### EXERCISES
1) Copy the Proposition 8 text from "My mom, who" to "we have come.".
2) Rewrite the paragraph of the Proposition 8 text that begins "What we have learned in our community" in fewer words, keeping its main facts.

TEXT PROVIDED section start

With defeat sometimes comes the infusion to move forward, change paths, re-organize and gain strength. In the case of Proposition 8, the LGBT community responded accordingly with a show of support through demonstrations directed at those who provided financial support to pass the measure has certainly raised awareness. As a result, many attitudes changed and more acceptance was achieved.

In the wake of excitement over our new president, my mother said to me that she hopes she lives long enough to see a gay president. My response? Amen to that!

What we have learned in our community about opposition to being accepted and provided with the same rights as others is that it is largely religious based. Although there are religious groups, such as the Metropolitan Community Church and select other Christian churches who open their doors to our community and some religions, such as Buddhism, where it matters to no one your sexual orientation, education must continue to be targeted to religious groups.

My mom, who is not a fan of organized religion, tells me her local chapter of PFLAG is going out to these communities to do just that – educate. It’s going to be a long haul to get from equal rights to the presidency, but we have to look back at history and acknowledge how far we have come.

TEXT PROVIDED section end
MATERIAL SUPPLIED section start

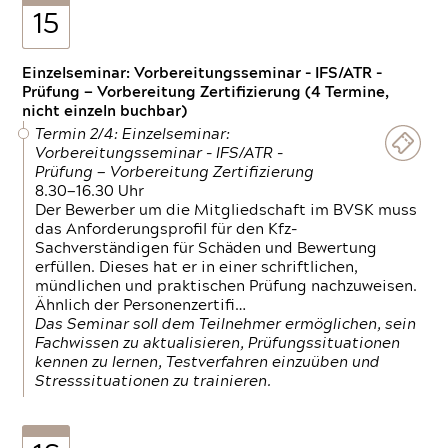
15
Einzelseminar: Vorbereitungsseminar - IFS/ATR -
Prüfung — Vorbereitung Zertifizierung (4 Termine,
nicht einzeln buchbar)
Termin 2/4: Einzelseminar:
Vorbereitungsseminar - IFS/ATR -
Prüfung — Vorbereitung Zertifizierung
8.30—16.30 Uhr
Der Bewerber um die Mitgliedschaft im BVSK muss
das Anforderungsprofil für den Kfz-
Sachverständigen für Schäden und Bewertung
erfüllen. Dieses hat er in einer schriftlichen,
mündlichen und praktischen Prüfung nachzuweisen.
Ähnlich der Personenzertifi…
Das Seminar soll dem Teilnehmer ermöglichen, sein
Fachwissen zu aktualisieren, Prüfungssituationen
kennen zu lernen, Testverfahren einzuüben und
Stresssituationen zu trainieren.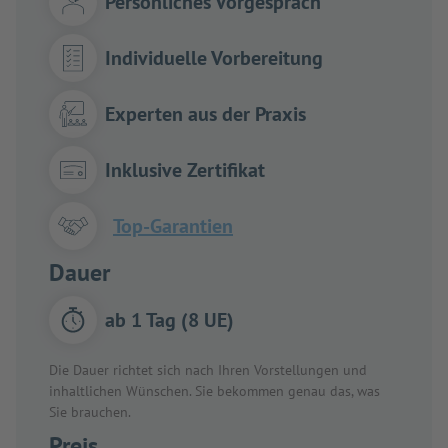
Persönliches Vorgespräch
Individuelle Vorbereitung
Experten aus der Praxis
Inklusive Zertifikat
Top-Garantien
Dauer
ab 1 Tag (8 UE)
Die Dauer richtet sich nach Ihren Vorstellungen und
inhaltlichen Wünschen. Sie bekommen genau das, was
Sie brauchen.
Preis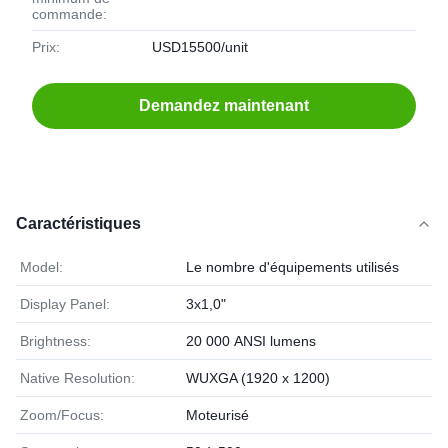
commande:
Prix:
USD15500/unit
Demandez maintenant
Caractéristiques
Model:
Le nombre d'équipements utilisés
Display Panel:
3x1,0"
Brightness:
20 000 ANSI lumens
Native Resolution:
WUXGA (1920 x 1200)
Zoom/Focus:
Moteurisé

MATERIAL SUPPLIED section end

### RESPONSES IN ORDER
1)
My mom, who is not a fan of organized religion, tells me her local chapter of PFLAG is going out to these communities to do just that – educate. It’s going to be a long haul to get from equal rights to the presidency, but we have to look back at history and acknowledge how far we have come.

2) Opposition to the community's acceptance and equal rights is largely religious. Some churches, such as the Metropolitan Community Church and select other Christian churches, welcome the community, and some religions, such as Buddhism, are indifferent to sexual orientation. Still, education must continue to target religious groups.